*Problems to solve*
1) Answer these questions using the forum thread about the sling build and swap:
(a) To whom did the first poster send a letter?
(b) What year is given for the build and swap?
(c) Besides Kansas to Canada, which other route does 31610 mention?
2) Write the next part of the forum thread about the sling build and swap, picking up from where it stops.

Having Island Made enter the Forum proved to me that Canada is essentially an Island. So I sent a letter to my 8th grade geography teacher letting him know that I am still ticked off at my final grade in his class.









Sent from my SM-G965U using Tapatalk


----------



## SJAaz (Apr 30, 2019)

How many guys left to show their stuff?


----------



## SJAaz (Apr 30, 2019)

This 2020 build and swap has been a real treat for me. Just to see all the great slings, the craftsmanship, the care and loving that the builders put into each sling. The comments from the forum has been a real treat for me. Thank you to the guys who got involved in this swap and thank you to the guys who encouraged them.


----------



## Ibojoe (Mar 13, 2016)

I think there’s just one more headed from Kansas to Canada. Am I right?


----------



## 31610 (Aug 20, 2017)

Ibojoe said:


> I think there's just one more headed from Kansas to Canada. Am I right?


half right there's also TN to PEI


----------



## 31610 (Aug 20, 2017)

Hey MM can ya see Shane and I waving at ya ?


----------



## KawKan (May 11, 2013)

Ibojoe said:


> I think there's just one more headed from Kansas to Canada. Am I right?


You are right!


----------



## Ibojoe (Mar 13, 2016)

I was wrong, there's two one more from Tennessee to Canada. 
No rush guys (I've already got mine) LoL


----------



## devils son in law (Sep 2, 2014)

*Records shown*
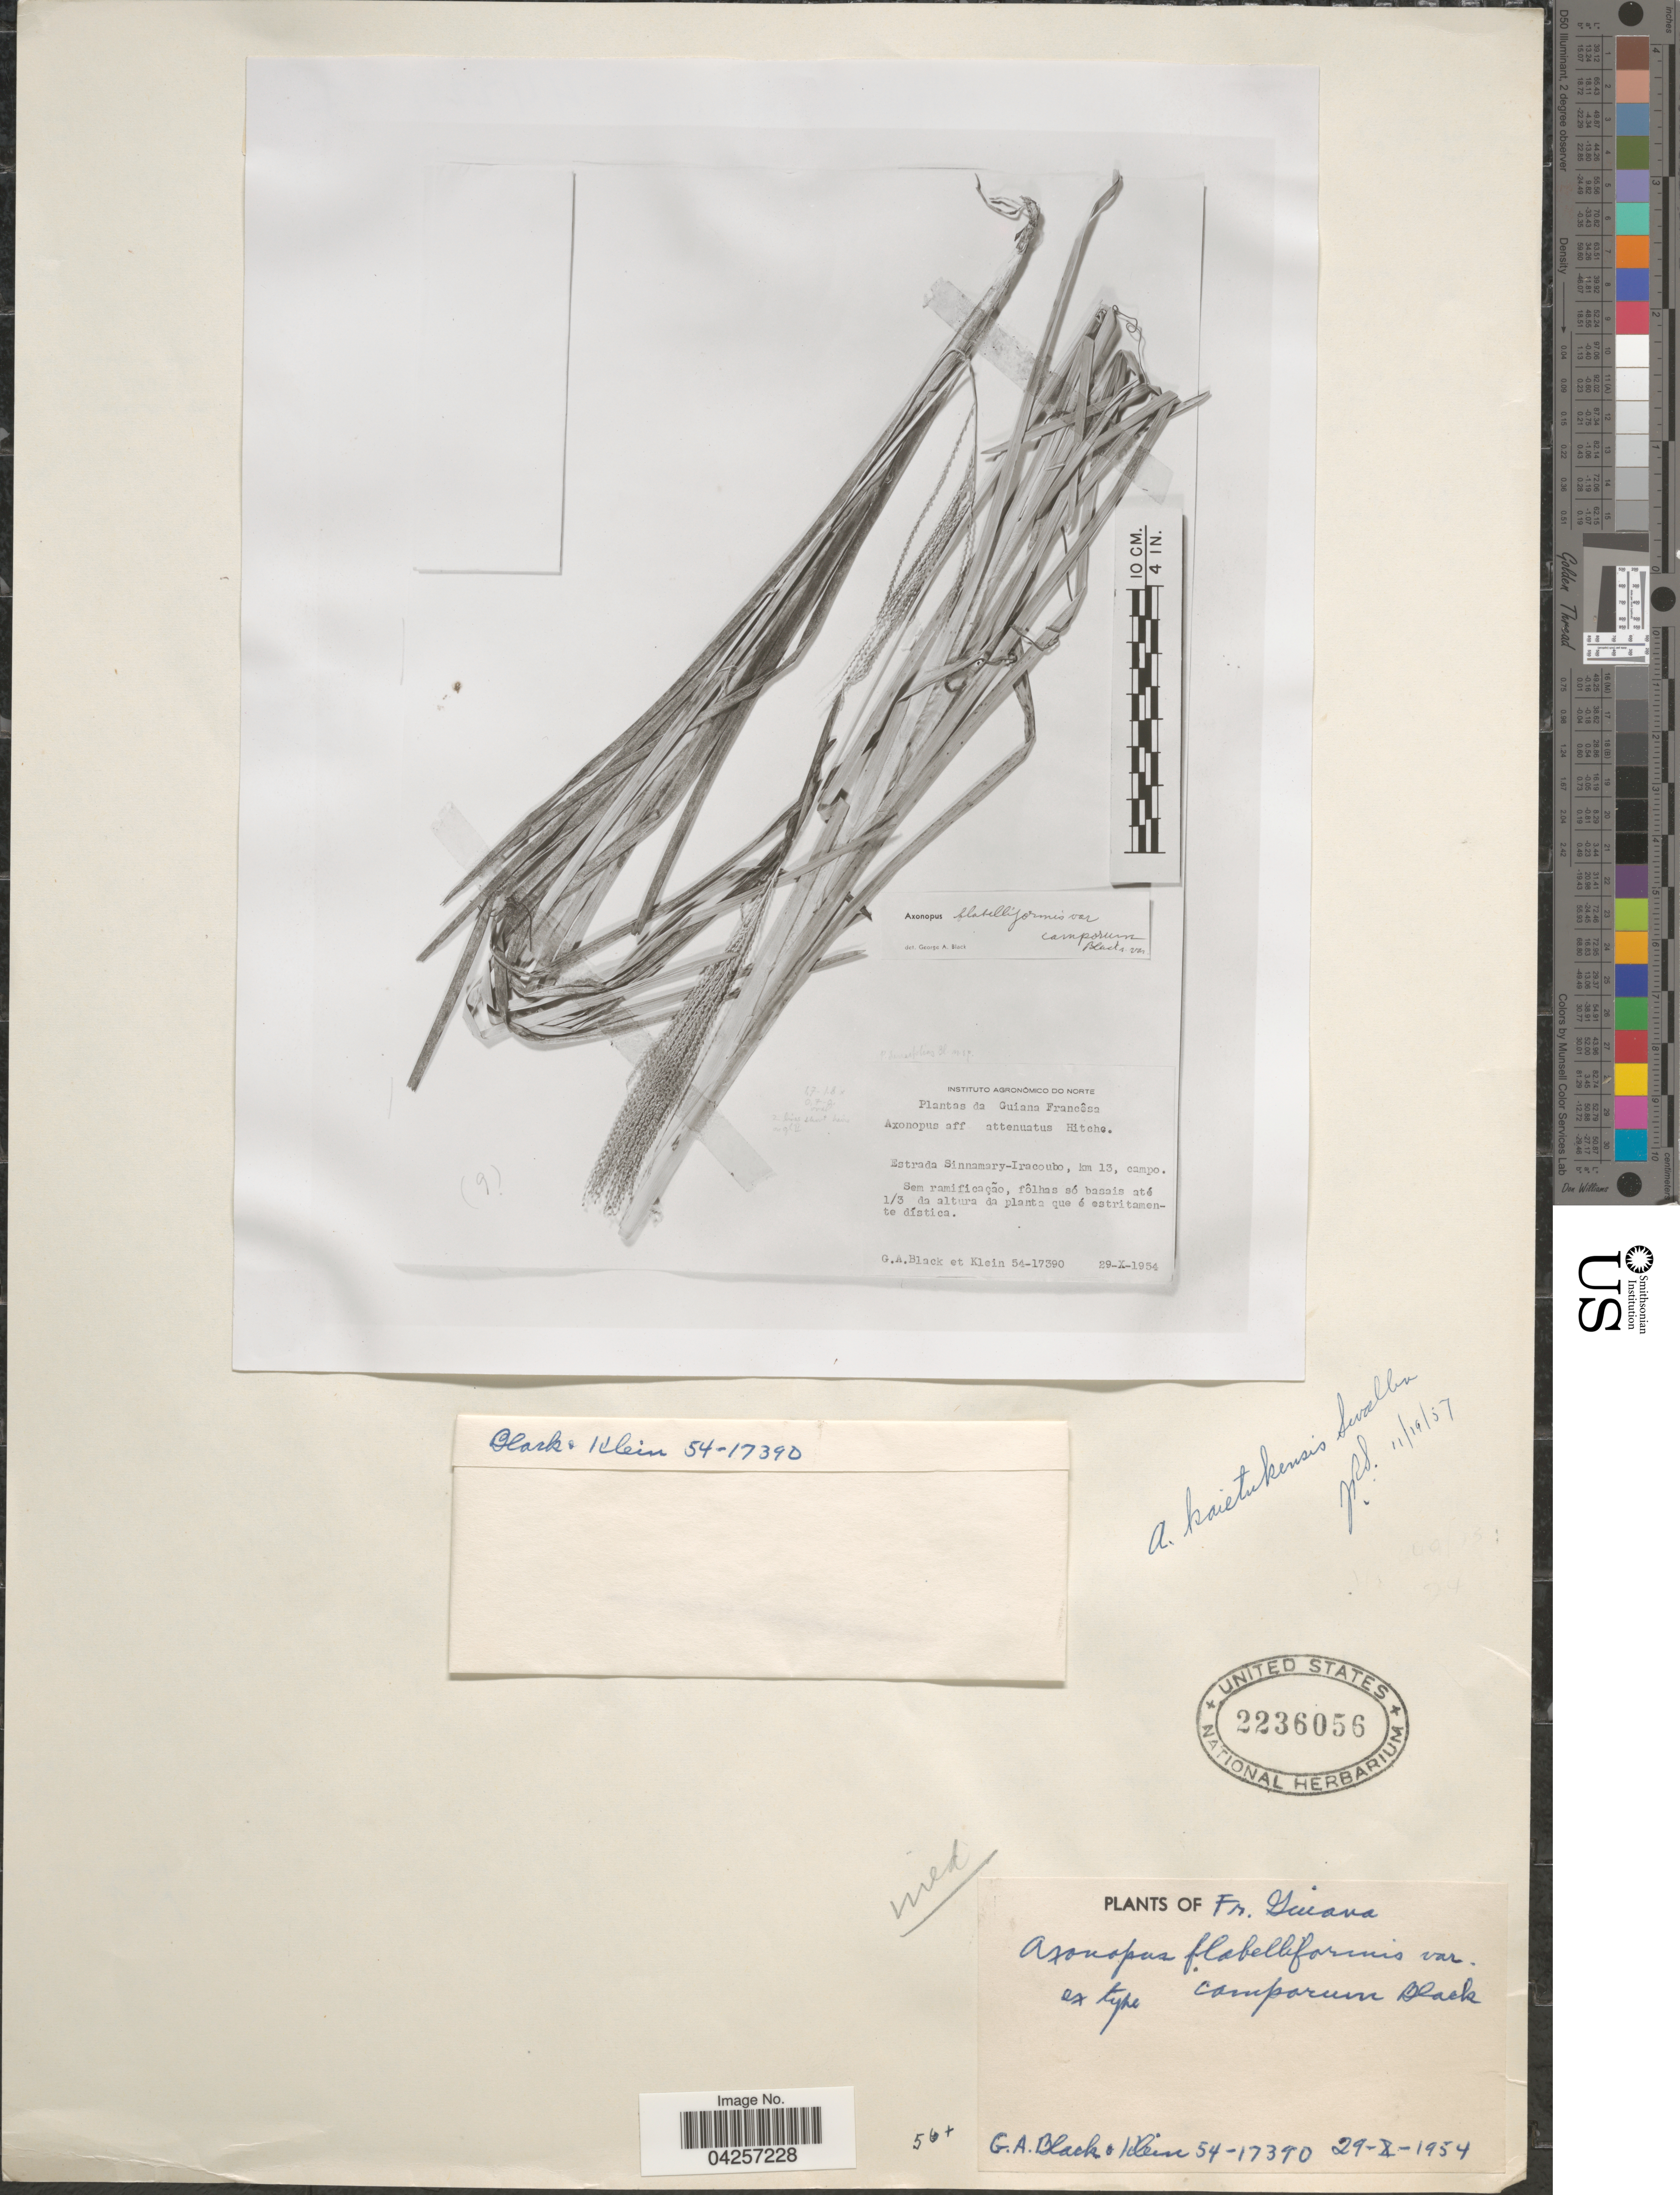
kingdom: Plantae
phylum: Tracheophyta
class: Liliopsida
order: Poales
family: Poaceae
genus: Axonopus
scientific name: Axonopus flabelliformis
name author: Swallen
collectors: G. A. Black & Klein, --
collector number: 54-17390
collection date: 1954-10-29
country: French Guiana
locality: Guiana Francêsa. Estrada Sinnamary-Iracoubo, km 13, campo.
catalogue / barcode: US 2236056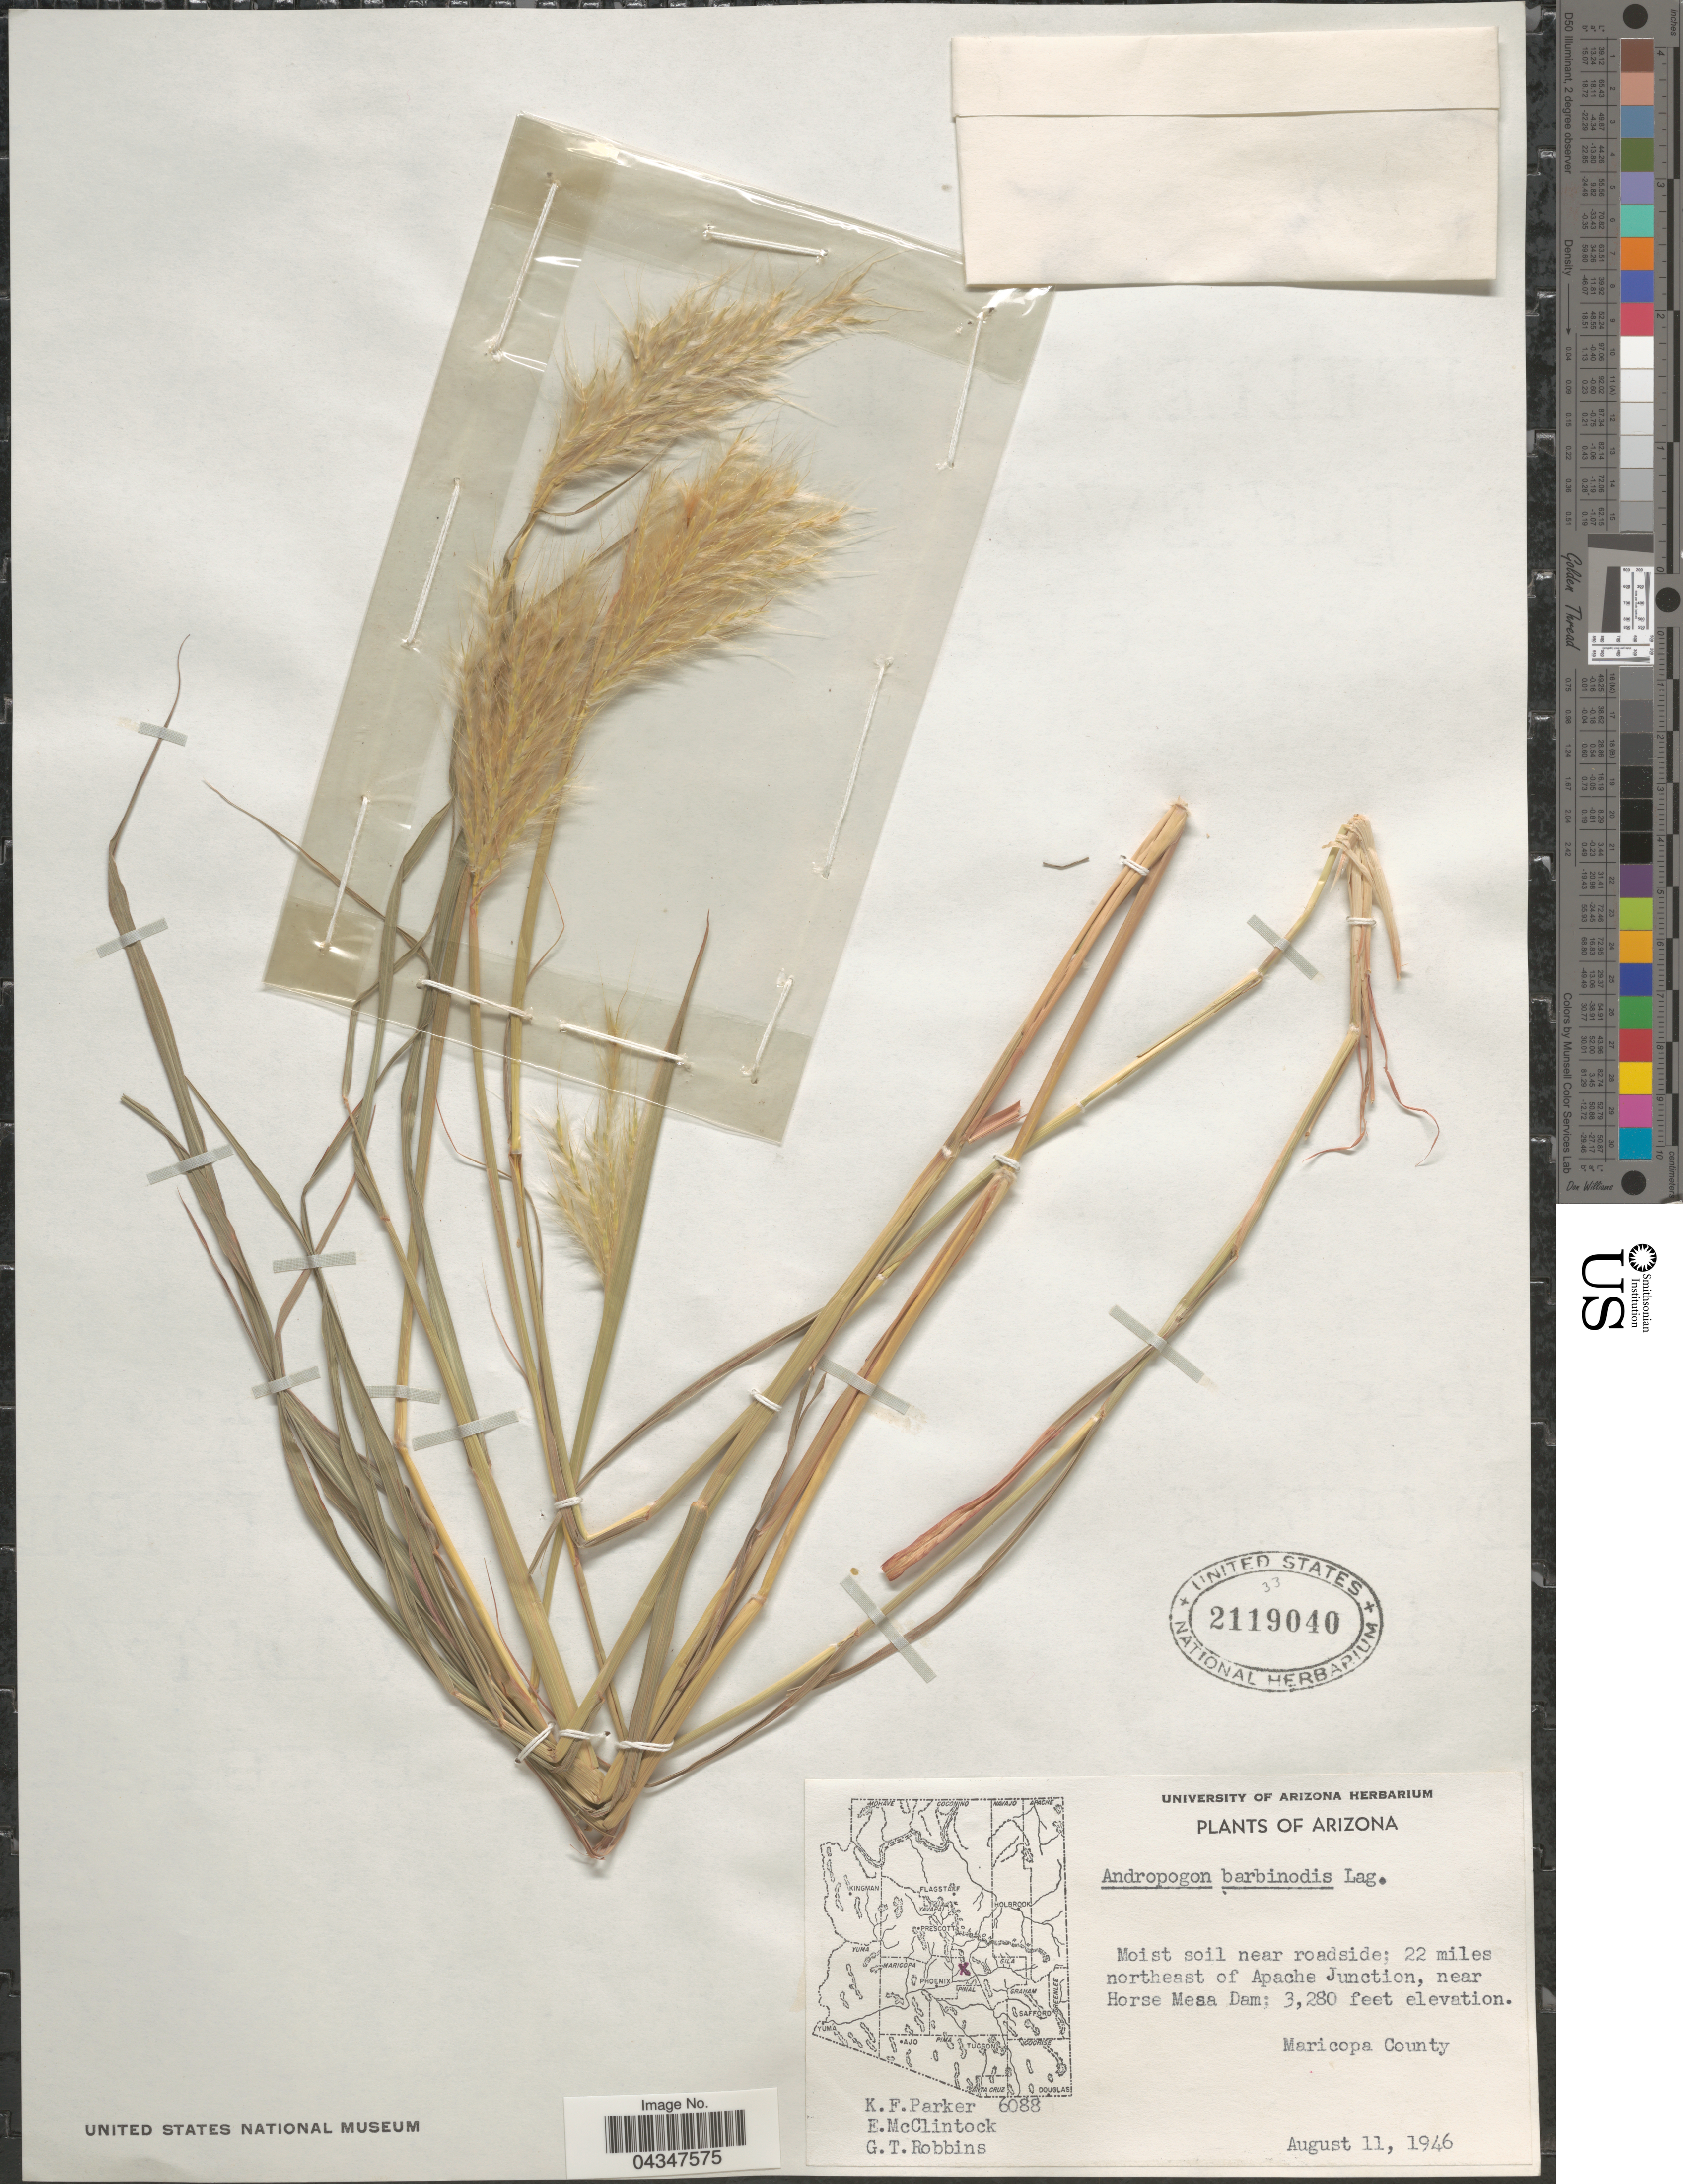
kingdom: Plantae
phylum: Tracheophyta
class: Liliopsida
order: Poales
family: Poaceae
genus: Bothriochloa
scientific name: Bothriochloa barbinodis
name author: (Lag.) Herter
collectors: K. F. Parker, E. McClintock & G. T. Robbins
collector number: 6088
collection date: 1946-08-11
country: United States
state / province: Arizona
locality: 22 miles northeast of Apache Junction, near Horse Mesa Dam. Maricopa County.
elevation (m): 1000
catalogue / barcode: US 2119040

*Answers per task*
1)
(a) The poster's 8th grade geography teacher
(b) 2020
(c) TN to PEI

2)
Ibojoe said:


> I was wrong, there's two one more from Tennessee to Canada.
> No rush guys (I've already got mine) LoL


Hahahaha


----------



## flipgun (Nov 14, 2012)

Is this over?


----------



## 31610 (Aug 20, 2017)

Nope mine be here soon it was in Chicago on the 27th so buy the time it goes into Canada customers sorted sent back into system should be this week . I was hoping tomorrow I can hope right lol


----------



## Island made (Aug 14, 2019)

And mine is in the way as well!!


----------



## devils son in law (Sep 2, 2014)

I think that was the plan all along ....make our brothers to North wait longer!! :rofl:


----------



## flipgun (Nov 14, 2012)

:banana:


----------



## Covert5 (Feb 7, 2018)

The suspense is killing me!


----------



## MakoPat (Mar 12, 2018)

I have confirmation the Tennessee package is in Montreal.


----------



## MakoPat (Mar 12, 2018)

PS- I will be shooting the little one sometime today while I am out picking up the neighborhood.


----------



## MOJAVE MO (Apr 11, 2018)

MakoPat said:


> PS- I will be shooting the little one sometime today while I am out picking up the neighborhood.


MakoPat. I saw a notification that you and your family are safe from that nasty twister. I cannot find your post on the Forum so I'd thought I just say here than I am glad you are in one piece! Mo

Sent from my SM-G965U using Tapatalk


----------



## Tree Man (Jun 30, 2016)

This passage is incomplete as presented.